== 作業内容 ==
a. 抜粋のうち「慶長8年(1603年)徳川家康は」で始まる段落を、主要な事実を損なわずに箇条書きへ改めてください。
b. 江戸城の石垣の石を扱った抜粋を、最後の文に続けて書き継いでください。

== 抜粋 ==
[yaz]
2018年9月 5日 12:00
江戸時代、日本橋には本小田原町という場所がありました。現在の室町三丁目付近です。なぜ江戸に小田原という名前がついた町が作られたのでしょうか?築地には今も「築地警察署小田原町交番」という地名が残っています。「小田原町がないのになぜあるの?」という疑問を持ち調べてみたところ、伊豆の石切り場にたどり着きました。2回のシリーズものとして書きます。
9月号 江戸日本橋の「小田原」って?
10月号 石垣の"石"を供給した「伊東市宇佐美のナコウ山に登る」
日本橋北詰の「小田原町」は、町の名は小田原の石工善左衛門が当地を石揚場(舟で運んだ石材を荷揚げする所)として拝領したことが起源だという説がありますが、傍に堀はありますが大きな石を荷揚げする程のスペースがあったとは思えません。恐らく実際に石を荷揚げしたのは、「鎌倉河岸」か楓川の舟入運河ではないかと予想されます。外堀と今は高速道路となっている「楓川」の間の堀であった「紅葉川」は開掘後、数十年後には使用目的を果たし埋められてしまいました。
「小田原町」には魚市場(日本橋魚河岸)が開かれ、石工達は築地に移転して「南小田原町」と称したのではないでしょうか?確かに築地は日本橋の南に位置しています。その結果、日本橋北詰の「小田原町」は「本小田原町」と改称しました。
江戸城の石垣には諸大名の家紋に相当する刻印が打たれていますが、石はどこで採掘され刻印はどこで打たれたのでしょうか?
慶長8年(1603年)徳川家康は江戸に幕府を開き、「江戸城」の大規模な改築工事を行います。この工事は、諸国の大名に命じ、慶長9年(1604年)から寛永13年(1636年)ごろまで、家康・秀忠・家光の三代、約30年にわたって続けられました。この時、石垣に使う石が伊豆半島から切り出されました。真鶴・根府川付近からは安山岩系の石を採掘しました。風化しにくく耐火性に優れています。熱海から伊豆稲取に続く伊豆半島の山からは、凝灰岩系の石を採掘しました。凝灰岩系の石は耐火性が優れているだけでなく、加工しやすく運びやすいという利点がありました。

== データ一覧 ==
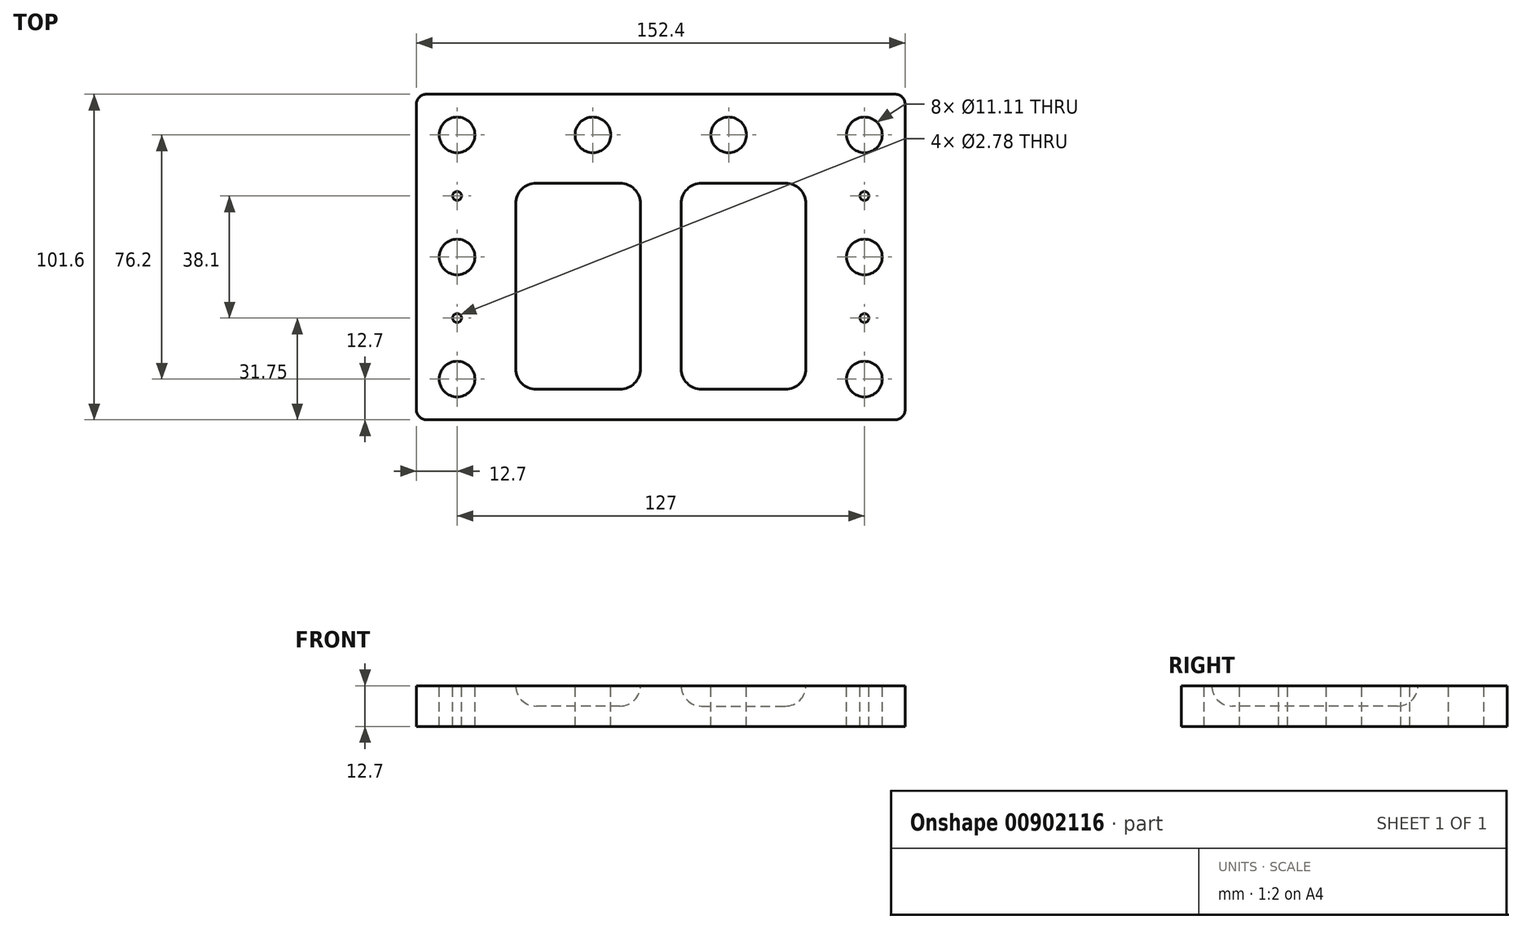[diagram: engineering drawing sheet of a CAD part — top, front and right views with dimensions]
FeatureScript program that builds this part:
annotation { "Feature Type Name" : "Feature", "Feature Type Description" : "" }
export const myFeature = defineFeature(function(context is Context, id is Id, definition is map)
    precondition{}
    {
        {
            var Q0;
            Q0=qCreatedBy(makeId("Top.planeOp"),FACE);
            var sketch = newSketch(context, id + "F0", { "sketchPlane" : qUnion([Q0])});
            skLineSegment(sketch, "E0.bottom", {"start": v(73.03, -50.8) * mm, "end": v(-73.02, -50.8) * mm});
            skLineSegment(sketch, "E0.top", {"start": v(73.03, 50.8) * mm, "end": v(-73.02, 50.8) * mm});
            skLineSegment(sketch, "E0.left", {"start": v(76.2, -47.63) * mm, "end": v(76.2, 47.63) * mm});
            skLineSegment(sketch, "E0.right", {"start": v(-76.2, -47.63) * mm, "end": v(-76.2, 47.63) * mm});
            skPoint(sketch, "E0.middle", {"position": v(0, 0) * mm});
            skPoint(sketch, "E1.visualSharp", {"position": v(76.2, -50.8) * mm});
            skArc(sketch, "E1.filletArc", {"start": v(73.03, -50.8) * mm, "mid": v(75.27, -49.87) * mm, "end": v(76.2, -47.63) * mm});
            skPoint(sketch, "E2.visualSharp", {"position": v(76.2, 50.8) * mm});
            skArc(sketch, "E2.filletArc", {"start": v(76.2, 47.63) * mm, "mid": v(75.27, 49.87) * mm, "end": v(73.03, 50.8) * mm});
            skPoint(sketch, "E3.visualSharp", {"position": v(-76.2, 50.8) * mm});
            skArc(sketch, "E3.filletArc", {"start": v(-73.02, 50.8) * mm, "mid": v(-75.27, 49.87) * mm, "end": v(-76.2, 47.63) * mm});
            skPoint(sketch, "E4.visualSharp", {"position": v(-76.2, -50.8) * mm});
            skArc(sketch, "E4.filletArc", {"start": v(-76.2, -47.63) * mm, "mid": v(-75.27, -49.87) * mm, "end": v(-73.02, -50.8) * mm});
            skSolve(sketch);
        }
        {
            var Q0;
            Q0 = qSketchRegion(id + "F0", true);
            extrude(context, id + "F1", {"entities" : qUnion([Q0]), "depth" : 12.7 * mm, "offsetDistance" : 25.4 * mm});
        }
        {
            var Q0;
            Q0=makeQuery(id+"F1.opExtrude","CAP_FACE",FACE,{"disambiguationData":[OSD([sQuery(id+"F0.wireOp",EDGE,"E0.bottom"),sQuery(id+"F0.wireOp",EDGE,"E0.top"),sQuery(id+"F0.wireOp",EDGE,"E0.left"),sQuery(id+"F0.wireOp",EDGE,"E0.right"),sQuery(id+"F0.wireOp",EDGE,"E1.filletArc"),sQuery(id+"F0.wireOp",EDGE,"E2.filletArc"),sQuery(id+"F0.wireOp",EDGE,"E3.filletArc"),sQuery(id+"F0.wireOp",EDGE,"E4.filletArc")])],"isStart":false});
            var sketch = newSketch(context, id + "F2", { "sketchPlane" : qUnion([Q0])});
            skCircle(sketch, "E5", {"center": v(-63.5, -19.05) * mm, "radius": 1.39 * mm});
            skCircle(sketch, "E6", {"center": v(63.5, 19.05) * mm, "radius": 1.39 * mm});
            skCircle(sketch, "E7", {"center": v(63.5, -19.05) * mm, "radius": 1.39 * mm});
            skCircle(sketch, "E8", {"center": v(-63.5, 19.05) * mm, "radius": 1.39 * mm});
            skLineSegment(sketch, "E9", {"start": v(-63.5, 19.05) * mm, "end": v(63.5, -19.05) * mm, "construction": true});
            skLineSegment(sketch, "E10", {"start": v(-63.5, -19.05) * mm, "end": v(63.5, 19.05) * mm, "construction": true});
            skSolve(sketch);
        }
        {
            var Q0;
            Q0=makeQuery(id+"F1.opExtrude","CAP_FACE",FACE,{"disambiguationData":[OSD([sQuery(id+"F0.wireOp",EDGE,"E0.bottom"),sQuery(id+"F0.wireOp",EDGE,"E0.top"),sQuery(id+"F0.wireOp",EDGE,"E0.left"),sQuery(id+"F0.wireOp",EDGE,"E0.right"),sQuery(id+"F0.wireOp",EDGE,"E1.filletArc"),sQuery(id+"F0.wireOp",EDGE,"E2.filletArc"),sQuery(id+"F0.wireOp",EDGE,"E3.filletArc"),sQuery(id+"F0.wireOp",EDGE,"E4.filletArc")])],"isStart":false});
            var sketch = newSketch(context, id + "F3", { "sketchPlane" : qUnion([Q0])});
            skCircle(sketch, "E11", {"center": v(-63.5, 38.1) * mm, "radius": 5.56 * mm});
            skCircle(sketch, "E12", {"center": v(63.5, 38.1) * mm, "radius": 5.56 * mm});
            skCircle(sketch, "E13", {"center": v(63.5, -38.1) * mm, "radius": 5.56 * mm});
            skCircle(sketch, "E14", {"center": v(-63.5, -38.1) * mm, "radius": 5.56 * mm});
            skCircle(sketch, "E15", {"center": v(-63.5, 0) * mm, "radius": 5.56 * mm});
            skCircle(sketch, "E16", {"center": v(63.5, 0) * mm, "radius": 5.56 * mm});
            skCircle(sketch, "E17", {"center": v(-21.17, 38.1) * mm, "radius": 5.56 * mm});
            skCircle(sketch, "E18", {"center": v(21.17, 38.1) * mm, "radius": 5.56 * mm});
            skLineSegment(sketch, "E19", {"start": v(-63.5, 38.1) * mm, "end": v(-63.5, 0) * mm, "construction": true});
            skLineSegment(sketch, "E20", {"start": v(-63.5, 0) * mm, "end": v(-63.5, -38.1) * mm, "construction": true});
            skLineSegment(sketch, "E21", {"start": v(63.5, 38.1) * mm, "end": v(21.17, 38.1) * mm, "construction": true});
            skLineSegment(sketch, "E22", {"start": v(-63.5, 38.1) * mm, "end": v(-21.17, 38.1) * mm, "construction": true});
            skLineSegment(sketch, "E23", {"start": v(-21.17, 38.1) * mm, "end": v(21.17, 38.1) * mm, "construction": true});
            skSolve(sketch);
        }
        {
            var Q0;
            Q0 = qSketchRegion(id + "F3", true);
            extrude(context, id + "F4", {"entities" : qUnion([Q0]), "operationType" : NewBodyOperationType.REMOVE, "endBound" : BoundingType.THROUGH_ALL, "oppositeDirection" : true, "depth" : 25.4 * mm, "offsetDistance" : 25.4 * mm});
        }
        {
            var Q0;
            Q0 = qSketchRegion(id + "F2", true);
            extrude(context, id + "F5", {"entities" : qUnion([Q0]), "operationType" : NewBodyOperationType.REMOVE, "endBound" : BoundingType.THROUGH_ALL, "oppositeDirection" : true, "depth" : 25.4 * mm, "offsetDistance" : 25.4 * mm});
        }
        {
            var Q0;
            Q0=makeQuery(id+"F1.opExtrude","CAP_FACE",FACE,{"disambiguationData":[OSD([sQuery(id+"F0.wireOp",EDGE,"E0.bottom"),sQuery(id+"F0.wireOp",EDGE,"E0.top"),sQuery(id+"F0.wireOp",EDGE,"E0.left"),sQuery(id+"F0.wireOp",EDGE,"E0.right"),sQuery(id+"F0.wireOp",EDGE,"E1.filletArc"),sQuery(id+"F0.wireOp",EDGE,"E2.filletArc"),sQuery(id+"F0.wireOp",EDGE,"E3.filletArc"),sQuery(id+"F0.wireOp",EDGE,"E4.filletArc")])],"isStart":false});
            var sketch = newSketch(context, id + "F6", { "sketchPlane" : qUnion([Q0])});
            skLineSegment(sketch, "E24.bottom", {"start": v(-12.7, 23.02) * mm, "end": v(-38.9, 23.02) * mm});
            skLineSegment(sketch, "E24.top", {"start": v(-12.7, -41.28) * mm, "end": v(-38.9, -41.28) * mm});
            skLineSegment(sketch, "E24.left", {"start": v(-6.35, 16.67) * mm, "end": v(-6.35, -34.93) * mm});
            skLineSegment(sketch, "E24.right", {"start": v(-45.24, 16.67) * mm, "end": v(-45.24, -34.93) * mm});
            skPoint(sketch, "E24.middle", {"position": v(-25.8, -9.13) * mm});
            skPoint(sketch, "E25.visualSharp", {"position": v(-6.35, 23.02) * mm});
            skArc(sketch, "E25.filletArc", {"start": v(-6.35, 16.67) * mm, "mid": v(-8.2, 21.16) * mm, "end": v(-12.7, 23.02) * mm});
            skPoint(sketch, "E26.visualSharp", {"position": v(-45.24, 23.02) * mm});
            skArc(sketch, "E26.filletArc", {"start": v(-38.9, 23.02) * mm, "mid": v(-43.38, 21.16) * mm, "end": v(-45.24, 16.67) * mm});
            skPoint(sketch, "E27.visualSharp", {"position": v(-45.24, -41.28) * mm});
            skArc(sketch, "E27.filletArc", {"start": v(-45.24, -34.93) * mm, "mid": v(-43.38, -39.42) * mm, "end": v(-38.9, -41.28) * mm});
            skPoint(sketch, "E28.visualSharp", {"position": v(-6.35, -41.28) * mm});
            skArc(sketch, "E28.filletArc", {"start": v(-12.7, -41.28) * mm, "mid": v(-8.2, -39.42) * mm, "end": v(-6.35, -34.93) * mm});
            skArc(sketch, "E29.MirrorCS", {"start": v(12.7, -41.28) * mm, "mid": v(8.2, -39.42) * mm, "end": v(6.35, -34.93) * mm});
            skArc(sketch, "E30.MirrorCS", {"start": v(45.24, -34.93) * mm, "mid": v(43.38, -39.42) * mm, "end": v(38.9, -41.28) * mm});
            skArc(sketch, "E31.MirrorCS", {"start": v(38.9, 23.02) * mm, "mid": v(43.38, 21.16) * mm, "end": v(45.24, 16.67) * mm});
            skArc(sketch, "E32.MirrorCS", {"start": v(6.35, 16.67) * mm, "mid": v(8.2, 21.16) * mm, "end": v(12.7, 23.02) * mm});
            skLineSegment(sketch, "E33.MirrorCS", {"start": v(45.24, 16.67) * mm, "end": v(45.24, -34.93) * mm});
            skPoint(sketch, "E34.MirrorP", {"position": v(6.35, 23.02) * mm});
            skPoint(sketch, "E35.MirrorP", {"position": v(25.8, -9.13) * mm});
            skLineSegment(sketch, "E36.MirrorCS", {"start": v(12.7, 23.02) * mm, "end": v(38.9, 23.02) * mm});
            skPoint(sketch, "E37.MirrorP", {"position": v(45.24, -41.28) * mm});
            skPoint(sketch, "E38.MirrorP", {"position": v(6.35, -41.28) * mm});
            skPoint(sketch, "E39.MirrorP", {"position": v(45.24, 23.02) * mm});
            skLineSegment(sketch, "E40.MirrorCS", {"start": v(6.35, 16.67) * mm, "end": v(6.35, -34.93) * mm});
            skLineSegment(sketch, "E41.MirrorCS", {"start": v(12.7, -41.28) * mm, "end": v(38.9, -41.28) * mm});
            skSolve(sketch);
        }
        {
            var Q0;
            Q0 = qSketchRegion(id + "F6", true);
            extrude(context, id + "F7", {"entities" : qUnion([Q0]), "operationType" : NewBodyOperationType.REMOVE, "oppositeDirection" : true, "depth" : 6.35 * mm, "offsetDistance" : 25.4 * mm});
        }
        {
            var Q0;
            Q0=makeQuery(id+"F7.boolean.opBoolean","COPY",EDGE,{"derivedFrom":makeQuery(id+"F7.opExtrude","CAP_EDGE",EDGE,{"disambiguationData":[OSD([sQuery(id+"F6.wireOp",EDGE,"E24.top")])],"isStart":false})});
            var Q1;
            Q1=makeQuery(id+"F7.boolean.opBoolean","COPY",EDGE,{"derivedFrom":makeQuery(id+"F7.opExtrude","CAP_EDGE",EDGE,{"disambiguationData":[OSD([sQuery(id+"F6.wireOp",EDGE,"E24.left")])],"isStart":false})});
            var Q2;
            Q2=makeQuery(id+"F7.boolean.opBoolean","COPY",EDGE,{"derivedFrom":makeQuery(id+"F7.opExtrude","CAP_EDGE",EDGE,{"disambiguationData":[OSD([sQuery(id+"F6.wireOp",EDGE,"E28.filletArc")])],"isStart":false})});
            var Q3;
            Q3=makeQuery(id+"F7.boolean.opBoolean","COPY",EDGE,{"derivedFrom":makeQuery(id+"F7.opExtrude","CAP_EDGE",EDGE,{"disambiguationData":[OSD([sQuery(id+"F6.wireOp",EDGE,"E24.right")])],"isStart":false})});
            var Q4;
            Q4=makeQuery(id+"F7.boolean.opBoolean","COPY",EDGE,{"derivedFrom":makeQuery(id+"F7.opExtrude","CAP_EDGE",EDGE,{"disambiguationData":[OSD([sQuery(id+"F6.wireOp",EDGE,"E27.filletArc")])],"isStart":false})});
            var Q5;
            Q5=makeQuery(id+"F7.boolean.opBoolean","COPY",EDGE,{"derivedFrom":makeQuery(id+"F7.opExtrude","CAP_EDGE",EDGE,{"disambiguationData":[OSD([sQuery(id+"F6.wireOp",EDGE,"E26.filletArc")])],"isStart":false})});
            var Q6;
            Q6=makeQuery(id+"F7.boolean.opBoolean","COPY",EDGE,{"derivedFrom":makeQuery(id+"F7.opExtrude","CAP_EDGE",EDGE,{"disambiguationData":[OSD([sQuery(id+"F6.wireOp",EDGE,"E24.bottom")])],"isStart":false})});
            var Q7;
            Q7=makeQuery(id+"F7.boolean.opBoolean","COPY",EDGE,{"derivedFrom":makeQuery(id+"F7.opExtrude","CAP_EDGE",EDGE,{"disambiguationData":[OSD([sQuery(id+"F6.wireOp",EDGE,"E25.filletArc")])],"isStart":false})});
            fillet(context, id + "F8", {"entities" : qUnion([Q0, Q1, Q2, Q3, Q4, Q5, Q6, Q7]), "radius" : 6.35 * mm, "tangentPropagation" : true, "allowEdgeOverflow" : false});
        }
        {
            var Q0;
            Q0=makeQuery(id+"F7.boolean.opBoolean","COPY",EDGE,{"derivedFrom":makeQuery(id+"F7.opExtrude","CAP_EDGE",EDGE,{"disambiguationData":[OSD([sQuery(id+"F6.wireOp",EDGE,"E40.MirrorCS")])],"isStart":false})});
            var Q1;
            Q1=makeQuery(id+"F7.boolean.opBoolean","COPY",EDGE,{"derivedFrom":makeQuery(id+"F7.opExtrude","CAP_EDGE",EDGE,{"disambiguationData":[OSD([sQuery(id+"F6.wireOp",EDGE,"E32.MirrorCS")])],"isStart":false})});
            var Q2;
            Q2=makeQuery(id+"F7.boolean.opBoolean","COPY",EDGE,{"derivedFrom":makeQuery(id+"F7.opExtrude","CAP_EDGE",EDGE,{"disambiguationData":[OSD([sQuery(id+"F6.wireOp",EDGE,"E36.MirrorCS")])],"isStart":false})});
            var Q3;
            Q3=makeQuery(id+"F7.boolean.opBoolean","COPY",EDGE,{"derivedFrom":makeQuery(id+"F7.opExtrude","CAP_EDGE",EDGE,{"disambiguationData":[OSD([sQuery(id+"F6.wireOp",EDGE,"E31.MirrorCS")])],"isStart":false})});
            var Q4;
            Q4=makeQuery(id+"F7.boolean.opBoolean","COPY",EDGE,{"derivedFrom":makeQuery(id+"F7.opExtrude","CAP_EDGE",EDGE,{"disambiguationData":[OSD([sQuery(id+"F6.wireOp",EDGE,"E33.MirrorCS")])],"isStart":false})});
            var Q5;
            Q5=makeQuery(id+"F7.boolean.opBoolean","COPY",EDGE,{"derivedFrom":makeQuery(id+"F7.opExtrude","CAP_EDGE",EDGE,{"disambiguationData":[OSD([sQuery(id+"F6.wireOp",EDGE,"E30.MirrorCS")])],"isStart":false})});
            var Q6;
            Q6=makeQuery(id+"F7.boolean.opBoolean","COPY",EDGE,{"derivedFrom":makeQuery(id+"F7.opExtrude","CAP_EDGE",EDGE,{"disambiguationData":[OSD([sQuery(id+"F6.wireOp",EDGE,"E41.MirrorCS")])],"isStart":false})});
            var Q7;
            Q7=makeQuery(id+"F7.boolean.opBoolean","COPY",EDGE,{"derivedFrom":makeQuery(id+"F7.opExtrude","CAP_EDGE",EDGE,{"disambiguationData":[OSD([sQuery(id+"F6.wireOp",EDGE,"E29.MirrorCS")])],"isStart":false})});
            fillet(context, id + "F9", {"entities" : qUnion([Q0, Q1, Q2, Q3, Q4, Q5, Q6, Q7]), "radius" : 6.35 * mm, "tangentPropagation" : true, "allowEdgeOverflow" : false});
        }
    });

...

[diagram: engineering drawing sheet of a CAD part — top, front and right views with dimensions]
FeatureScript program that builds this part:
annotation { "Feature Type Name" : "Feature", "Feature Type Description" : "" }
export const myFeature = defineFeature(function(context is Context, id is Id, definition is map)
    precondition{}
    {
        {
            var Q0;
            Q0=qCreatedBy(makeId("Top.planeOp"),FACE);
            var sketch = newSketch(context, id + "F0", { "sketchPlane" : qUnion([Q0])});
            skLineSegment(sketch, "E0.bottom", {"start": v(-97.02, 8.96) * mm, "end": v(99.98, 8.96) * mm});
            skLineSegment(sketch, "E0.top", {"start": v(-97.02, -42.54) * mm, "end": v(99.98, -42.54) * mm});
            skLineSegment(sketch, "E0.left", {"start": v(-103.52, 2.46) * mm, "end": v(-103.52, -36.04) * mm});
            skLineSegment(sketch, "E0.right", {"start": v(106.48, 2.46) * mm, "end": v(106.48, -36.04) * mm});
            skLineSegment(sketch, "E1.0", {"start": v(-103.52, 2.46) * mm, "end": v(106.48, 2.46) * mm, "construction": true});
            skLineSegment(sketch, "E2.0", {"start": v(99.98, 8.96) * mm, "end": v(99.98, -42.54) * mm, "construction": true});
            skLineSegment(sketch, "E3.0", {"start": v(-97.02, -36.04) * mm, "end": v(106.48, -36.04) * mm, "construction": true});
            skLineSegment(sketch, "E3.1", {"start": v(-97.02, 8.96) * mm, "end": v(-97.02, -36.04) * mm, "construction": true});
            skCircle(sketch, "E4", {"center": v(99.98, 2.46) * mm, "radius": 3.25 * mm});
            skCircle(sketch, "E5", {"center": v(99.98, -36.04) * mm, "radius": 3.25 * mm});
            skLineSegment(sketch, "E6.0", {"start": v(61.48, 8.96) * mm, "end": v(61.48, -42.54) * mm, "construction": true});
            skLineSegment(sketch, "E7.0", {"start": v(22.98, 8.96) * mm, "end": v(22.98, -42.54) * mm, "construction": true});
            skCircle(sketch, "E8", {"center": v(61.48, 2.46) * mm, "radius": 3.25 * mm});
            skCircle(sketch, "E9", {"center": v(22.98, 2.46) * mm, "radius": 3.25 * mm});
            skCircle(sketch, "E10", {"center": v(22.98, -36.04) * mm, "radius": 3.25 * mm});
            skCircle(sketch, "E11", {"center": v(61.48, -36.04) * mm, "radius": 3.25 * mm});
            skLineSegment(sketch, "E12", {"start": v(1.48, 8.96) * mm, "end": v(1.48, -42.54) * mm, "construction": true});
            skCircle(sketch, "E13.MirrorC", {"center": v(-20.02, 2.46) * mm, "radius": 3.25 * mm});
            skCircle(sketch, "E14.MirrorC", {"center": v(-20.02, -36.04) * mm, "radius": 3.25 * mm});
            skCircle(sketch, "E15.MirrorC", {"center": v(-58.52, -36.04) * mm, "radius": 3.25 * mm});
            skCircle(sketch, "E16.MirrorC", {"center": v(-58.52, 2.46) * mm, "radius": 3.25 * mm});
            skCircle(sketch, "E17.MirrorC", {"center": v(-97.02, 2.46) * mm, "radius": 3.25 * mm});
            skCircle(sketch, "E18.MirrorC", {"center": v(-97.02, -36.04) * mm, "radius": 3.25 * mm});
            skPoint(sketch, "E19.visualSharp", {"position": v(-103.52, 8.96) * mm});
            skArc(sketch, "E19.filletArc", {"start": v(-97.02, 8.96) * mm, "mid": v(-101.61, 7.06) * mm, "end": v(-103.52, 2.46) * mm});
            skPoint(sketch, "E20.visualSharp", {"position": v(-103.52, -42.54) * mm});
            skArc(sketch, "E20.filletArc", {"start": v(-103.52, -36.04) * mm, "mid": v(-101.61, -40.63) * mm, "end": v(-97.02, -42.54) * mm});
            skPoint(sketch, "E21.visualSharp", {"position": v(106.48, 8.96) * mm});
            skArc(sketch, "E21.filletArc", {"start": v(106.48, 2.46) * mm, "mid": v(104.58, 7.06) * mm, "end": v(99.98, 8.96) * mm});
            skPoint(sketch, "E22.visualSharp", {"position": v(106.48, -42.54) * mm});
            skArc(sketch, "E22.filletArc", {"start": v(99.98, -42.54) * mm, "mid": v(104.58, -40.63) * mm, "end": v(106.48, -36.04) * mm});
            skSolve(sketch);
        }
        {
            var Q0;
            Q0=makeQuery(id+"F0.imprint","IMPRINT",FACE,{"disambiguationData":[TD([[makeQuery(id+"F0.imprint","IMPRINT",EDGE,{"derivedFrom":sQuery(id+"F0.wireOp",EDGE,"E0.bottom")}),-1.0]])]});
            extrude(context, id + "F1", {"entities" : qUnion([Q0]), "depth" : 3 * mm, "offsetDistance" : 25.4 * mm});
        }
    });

---

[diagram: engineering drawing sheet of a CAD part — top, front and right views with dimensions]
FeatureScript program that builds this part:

== 想定解答 ==
a.
- 慶長8年(1603年)、徳川家康が江戸に幕府を開き、江戸城の大規模な改築工事を行った。
- 工事は諸国の大名に命じて行われ、慶長9年(1604年)から寛永13年(1636年)ごろまで、家康・秀忠・家光の三代、約30年にわたって続いた。
- 石垣に使う石は伊豆半島から切り出された。
- 真鶴・根府川付近からは、風化しにくく耐火性に優れた安山岩系の石が採掘された。
- 熱海から伊豆稲取に続く山々からは凝灰岩系の石が採掘された。この石は耐火性に加え、加工しやすく運びやすいという利点があった。

b.
石垣を切り出した跡を「江戸城石丁場遺跡」と呼び、小田原市・熱海市・伊東市の石丁場(いしちょうば)は「国指定史跡」として認められています。遺跡は森の中に隠れています。中央区の小学生数十人を毎年受け入れている中央区立宇佐美学園の山奥に「宇佐美江戸城石丁場遺跡」があります。この遺跡には石垣に使うために加工した「江戸城築城石」が無数残っています。大名の家紋などの「刻印」が刻まれ、江戸に向けて運び出すばかりになったものも数多くあります。山で切り出され加工された築城石は、「修羅」(下の写真)と呼ばれるそりなどに乗せられ、大勢の手で曳かれて海岸まで運ばれます。海岸から「石船」に乗せられ、相模湾を通り江戸まで運ばれますが、多い時には江戸と伊豆の間を月に3,000艘の石船が行き来したそうです。
九州の大名細川忠興公の石丁場遺跡が宇佐美のナコウ山にあります。ナコウ山の命名の由来は、石切り場の環境が非常に悪く石工が「泣く」ことからと言われています。私が踏破した(軟弱な私は踏破ではなく、伊東市観光協会のガイドさんに引っ張って貰って下山しました。最後には両股痙攣です。)山中で撮影した写真を次回お見せしますが、コンビニやの繁華街など考えられない環境ですから、「泣く」=ナコウというのは、体験した私は想像できます。海岸まで運ばれてきた築城石の一部は何らかの理由で石船に積むことが出来ず江戸まで運ばれないものもありました。宇佐美の海岸全体には、「矢穴石」(やあないし)や「刻印」のある多くの石が水につかっていたり砂に埋もれています。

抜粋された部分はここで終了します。